The four of us go to dinner together every night. It's the most painful part of the day because we have to sit there with the dweeb. He is such a conversation killer. Anything we talk about he kills by saying something retarded, so we generally eat in silence waiting for him to go back to the hotel and then we talk about our days. And we've all kind of taken a turn picking up the tab. We are expensing our meals so it's all free, and if you pick up the tab for a co-worker, that can go under entertainment expenses. And since the only things we really have to talk about are work-related, that's totally kosher. And since I've only paid for dinner about every third night, accounting will certainly notice that I've had my tab picked up other people enough to further justify my reciprocation. Right now you should be thinking to yourself, every third night? Didn't you say there were four of you?" Man, I can't get anything by you. Poindexter refuses to pick up a tab. We started noticing the pattern after the first week and talked about it after he left.

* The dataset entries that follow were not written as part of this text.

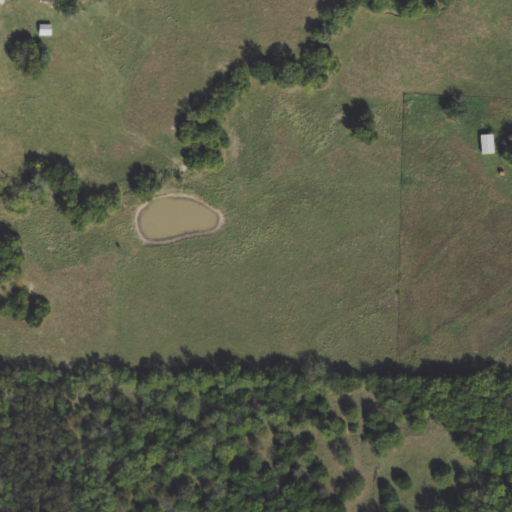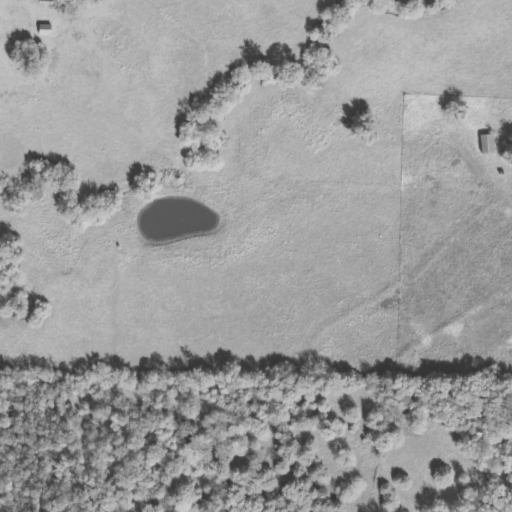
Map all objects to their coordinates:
building: (50, 1)
building: (52, 1)
building: (46, 31)
building: (487, 145)
building: (490, 146)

We agreed he was OBVIOUSLY the most socially inept person alive so he probably didn't realize he needed to pick one up. So we blatantly said, "Alright dude, it's your turn tonight." And he refused!
He is afraid that he won't be able to expense it since it's entertainment, although I suspect he just has moral conflicts with paying for beer. But still, come on, we all work for the same fucking company, they WILL reimburse it. Especially if you haven't paid for a since dinner yet since you've been to Sweden. g*d, this kid pisses me off. He's just one of those people that when you catch him looking at you, you just kinda wanna smash his face in. But you don't because you are a pacifist.
You should see him at breakfast. It's one of the oddest things I've ever seen. Dude will get about 12 slices of bread ... all different kinds. And he'll proceed to eat them... dry... with nothing to drink. And when he's done with that, he gets up and gets a bowl full of this granola-nut-muesli cluster concoction. It's very hearty, European cereal. He proceeds to eat the whole bowl ... dry. I like it just fine, but I soak mine with milk for a while before I eat it or else I just feel like a horse. And when he's done with that, he gets up and gets a plate full of crackers... and eats them dry. He is so fucking weird.
He actually reminds me a lot of my fourth college roommate, Clark. He's got that same irritating manner about him, which leads me to suspect this kid is a hardcore x-tian. Thank jebus I only have to see him one more day, and then with any luck, never, never again.